I endeavor to know and see that everything lasts forever. Everything. Me, you, those fabled ashes, all fallen down as they may be. And as for the dead not telling more tales? Oh, yes they do. You just have to know how to listen properly, and see with the right eyes.
And beyond such bold notions of everlasting everything, I am here to tell you one more tale too wild to be true, but is: some houses have souls.
Hearts, too. As broken as yours, and thrice as big, capable of entrapping memories and moments in its very walls. Some houses remember your name and the sound of your voice and the fall of your footsteps. Some recall you as a child, and perhaps, your Mama and Daddy as children, too. It’s the old houses that have the oldest souls and the densest of memory laden walls.
I think of an old house in particular as I ponder these things. The Christmas tree would be up by now in the living room, a fresh Fraser fir from the mountain, cut and covered in silver tinsel, and popcorn on an endless mile of thread, precisely and carefully needled through and strung on the aromatic branches by three or four of us grandkids, the red and green lights reflected off shiny glass orbs in our fascinated eyes, and soaking into the walls of the soulful house.
And the presents!
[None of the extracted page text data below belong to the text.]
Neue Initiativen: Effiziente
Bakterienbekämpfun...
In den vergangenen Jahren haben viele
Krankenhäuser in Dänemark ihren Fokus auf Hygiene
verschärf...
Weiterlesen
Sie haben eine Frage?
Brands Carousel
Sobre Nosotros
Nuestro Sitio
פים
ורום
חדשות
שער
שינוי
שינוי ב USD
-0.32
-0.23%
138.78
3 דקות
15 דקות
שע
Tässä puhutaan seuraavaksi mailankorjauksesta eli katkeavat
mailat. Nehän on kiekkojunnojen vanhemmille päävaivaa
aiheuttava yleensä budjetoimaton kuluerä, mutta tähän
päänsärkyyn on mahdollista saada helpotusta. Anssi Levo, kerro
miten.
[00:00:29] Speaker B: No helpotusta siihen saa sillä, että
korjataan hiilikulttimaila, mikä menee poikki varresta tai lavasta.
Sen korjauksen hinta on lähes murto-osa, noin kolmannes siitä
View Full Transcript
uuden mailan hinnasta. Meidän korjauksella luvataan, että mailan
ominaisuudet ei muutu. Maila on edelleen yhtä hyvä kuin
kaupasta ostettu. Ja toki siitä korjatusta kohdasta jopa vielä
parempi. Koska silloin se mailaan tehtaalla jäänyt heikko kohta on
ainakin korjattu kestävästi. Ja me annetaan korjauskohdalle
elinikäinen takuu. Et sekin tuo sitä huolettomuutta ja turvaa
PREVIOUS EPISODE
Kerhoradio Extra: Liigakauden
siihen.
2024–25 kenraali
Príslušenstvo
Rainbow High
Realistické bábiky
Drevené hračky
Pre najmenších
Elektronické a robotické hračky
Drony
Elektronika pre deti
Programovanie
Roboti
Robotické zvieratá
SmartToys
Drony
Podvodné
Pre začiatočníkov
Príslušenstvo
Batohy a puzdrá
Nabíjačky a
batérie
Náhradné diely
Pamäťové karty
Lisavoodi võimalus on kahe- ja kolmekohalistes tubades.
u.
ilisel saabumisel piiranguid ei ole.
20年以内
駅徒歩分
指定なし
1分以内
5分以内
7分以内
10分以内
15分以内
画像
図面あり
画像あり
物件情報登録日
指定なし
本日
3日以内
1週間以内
Oh, they were stacked as high as my knees and upward, and the oranges tasted sweeter than any ordinary summer orange. Nobody could have ever convinced us we were just poor hill folk. No, sir. We were royalty on those bright nights, new socks and coats and all.
Mamaw is in the kitchen baking buttermilk pies and basting the fattest turkey you’ve ever heard tale of and reminding us kids to not run our fingers through with her best sewing needle. And Mama says if we do, she’s a’ gonna bust our tails good for us and we’ll all get coal in our stockings. She doesn’t mean a word of it, we know. Daddy plays Elvis on the record player and cousin Tommy dances a jig right up in the middle of the living room, and Mamaw swears to God he’s a heathen for such an awful display. The aunts and uncles and Mama and Daddy are at the dinette playing cards, and Mamaw praises the Lord and warns them good and proper that they’ll go to Hell for gambling, and it’s a good thing they were playing for popcorn instead of money, otherwise they’d have to do it out on the porch and out of her house.
They would laugh and say “oh, mother,” and carry on like there was no tomorrow. But there was a tomorrow, and we all knew it even then. And a yesterday. Papaw thought of those yesterdays as Elvis sang “I’ll be Home for Christmas,” and he would sit in his rocking chair and cry silent tears for the home in a distant Kentucky that remembered the worn out old man he was as a child, a home that stood dark and still somewhere up in a forgotten holler. But he remembered it. And perhaps that old place remembered him, too.
Yes, there is a tomorrow. It’s here. It’s now. Papaw has been long gone into the hereafter, and Mamaw has joined him. And so has Daddy and all the uncles. All of the children have grown up and scattered here and there. The cards have long ago been dealt and all the popcorn strung or eaten or thrown out to the winter birds.
And the house is now empty. It stands dark and silent against the backdrop of the faithful mountain where the Fraser firs grow forever green.
But the house has a soul. Oh, for certain it does. It has seen and heard and loved too much. It misses us. And on silent nights I imagine the echoes of heathen laughter and the faint nuances of Papaw’s tears still linger and seep from the walls and keep the old house warm and waiting.
We make other houses home now. And they have listening walls, too. But the oranges aren’t as sweet as I remember. And I am now the one with the silent tears.
Nothing lasts forever? Oh, yes it does. Everything lasts forever. Everything. And I’ll be home for Christmas, as I have always been. As they have always been. And always will be. They are still there, waiting for us.
You just have to know how to listen properly, and see with the right eyes.